- Actividad: Copia las líneas del listado desde la que contiene "952, 741, 622, 482, 315, 215, 128, 122" hasta la que contiene "To the nearest percent, what portion does Inshore", ambas incluidas. Sustituye "chart" por "graph" y deja todo lo demás sin cambios.
= = = = =
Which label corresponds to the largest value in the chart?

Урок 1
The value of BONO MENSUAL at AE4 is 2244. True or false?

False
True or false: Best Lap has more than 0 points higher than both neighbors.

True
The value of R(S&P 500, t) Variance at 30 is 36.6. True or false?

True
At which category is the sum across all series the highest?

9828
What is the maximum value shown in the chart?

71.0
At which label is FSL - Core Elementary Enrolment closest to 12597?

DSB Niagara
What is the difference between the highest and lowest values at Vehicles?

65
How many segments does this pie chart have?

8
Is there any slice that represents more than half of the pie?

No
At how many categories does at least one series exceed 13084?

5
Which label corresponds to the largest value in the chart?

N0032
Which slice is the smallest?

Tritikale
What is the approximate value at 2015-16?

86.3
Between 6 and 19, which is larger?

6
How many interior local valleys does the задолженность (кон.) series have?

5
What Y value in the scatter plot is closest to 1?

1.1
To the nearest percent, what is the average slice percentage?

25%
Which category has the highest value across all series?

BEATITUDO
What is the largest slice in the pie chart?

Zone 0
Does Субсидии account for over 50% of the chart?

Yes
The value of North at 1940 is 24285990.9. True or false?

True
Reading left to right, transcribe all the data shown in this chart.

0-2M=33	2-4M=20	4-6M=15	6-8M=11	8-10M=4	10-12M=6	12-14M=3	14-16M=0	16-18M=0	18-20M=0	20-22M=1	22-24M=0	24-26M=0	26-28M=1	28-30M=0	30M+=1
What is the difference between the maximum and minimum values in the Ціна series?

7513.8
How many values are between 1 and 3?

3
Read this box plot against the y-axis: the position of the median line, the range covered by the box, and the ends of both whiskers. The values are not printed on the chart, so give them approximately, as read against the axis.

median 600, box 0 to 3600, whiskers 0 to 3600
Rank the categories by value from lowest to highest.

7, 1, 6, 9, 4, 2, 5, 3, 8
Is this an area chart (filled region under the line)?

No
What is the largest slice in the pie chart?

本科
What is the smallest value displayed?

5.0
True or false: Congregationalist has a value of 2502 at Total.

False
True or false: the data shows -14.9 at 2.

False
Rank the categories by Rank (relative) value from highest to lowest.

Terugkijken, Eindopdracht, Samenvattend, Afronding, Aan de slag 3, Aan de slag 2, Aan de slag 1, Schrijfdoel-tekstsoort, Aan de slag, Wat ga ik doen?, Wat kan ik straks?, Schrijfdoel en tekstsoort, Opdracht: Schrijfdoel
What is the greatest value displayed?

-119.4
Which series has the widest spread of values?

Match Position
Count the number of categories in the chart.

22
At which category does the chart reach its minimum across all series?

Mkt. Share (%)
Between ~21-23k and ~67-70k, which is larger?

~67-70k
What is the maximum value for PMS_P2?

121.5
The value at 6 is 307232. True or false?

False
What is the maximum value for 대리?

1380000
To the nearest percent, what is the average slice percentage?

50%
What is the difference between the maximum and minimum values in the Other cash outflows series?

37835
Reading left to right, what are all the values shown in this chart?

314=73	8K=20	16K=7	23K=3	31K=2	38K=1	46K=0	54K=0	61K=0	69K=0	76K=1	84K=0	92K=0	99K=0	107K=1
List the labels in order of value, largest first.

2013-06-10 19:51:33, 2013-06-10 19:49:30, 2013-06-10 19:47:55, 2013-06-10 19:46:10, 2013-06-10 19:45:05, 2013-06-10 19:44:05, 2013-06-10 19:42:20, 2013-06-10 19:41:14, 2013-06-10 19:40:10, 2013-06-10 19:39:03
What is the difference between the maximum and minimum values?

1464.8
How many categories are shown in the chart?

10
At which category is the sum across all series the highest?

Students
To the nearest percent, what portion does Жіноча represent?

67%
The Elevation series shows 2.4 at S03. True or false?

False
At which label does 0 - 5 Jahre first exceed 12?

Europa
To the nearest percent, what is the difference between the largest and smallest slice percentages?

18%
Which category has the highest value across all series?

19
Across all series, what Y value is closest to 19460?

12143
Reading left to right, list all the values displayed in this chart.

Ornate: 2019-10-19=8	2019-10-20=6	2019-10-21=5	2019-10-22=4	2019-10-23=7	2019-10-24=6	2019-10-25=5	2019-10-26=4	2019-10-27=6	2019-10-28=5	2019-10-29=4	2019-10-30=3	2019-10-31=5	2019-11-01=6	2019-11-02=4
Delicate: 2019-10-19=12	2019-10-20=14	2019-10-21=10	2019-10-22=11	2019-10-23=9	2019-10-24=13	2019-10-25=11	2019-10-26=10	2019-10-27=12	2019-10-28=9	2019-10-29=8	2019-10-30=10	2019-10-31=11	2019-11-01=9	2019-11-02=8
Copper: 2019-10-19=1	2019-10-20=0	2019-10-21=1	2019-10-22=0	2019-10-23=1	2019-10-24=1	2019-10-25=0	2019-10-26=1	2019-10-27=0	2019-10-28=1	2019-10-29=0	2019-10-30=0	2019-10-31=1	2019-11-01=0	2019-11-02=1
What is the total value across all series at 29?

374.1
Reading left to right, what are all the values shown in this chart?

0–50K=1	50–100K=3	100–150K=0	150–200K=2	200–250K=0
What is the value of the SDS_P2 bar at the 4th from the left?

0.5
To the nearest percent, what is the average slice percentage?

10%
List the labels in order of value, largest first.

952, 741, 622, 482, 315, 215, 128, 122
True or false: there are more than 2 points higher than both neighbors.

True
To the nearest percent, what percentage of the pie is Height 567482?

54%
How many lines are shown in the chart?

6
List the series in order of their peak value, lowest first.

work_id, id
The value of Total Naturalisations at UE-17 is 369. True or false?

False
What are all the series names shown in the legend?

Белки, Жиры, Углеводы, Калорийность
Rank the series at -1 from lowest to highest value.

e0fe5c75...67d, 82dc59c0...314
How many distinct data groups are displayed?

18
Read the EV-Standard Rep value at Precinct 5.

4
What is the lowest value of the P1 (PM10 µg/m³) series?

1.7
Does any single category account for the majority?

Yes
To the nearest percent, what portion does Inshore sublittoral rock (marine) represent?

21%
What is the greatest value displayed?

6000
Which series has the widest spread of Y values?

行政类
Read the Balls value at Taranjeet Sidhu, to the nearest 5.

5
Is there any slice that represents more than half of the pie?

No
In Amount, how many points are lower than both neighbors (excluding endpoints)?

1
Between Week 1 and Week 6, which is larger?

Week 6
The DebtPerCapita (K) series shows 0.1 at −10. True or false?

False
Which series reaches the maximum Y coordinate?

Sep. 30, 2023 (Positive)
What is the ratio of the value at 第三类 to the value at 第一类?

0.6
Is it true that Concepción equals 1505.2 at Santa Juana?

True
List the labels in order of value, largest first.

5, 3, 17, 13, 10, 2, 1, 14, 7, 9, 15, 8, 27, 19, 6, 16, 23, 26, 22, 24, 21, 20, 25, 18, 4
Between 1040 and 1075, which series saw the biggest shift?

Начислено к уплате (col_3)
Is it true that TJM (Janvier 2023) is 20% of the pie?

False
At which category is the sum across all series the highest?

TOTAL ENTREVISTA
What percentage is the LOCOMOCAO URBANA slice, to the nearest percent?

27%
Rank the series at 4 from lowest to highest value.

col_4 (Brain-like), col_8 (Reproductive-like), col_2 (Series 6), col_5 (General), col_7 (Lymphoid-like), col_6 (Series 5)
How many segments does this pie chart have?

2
= = = = =
- Resultado obtenido:
952, 741, 622, 482, 315, 215, 128, 122
True or false: there are more than 2 points higher than both neighbors.

True
To the nearest percent, what percentage of the pie is Height 567482?

54%
How many lines are shown in the graph?

6
List the series in order of their peak value, lowest first.

work_id, id
The value of Total Naturalisations at UE-17 is 369. True or false?

False
What are all the series names shown in the legend?

Белки, Жиры, Углеводы, Калорийность
Rank the series at -1 from lowest to highest value.

e0fe5c75...67d, 82dc59c0...314
How many distinct data groups are displayed?

18
Read the EV-Standard Rep value at Precinct 5.

4
What is the lowest value of the P1 (PM10 µg/m³) series?

1.7
Does any single category account for the majority?

Yes
To the nearest percent, what portion does Inshore sublittoral rock (marine) represent?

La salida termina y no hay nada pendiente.